> Exercise brief
Set down, please, exactly the lines below that run from the line with "När kaffet är slut" to the line with "gestructureerd programma. Het is meestal", both lines included.

(Collected data)
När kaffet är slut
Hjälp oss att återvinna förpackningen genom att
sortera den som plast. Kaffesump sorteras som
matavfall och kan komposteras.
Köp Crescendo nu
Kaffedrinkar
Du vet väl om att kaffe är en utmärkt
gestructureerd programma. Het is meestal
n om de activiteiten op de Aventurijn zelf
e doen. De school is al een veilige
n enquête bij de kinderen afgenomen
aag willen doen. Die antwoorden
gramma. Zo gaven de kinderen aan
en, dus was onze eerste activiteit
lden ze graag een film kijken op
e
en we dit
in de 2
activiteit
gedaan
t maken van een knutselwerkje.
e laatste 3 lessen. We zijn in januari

---

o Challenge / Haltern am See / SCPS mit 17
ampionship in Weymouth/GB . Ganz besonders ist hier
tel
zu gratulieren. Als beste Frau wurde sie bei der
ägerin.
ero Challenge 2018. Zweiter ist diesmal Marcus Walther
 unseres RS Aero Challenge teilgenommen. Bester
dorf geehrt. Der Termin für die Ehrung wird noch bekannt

> Worked solution
När kaffet är slut
Hjälp oss att återvinna förpackningen genom att
sortera den som plast. Kaffesump sorteras som
matavfall och kan komposteras.
Köp Crescendo nu
Kaffedrinkar
Du vet väl om att kaffe är en utmärkt
gestructureerd programma. Het is meestal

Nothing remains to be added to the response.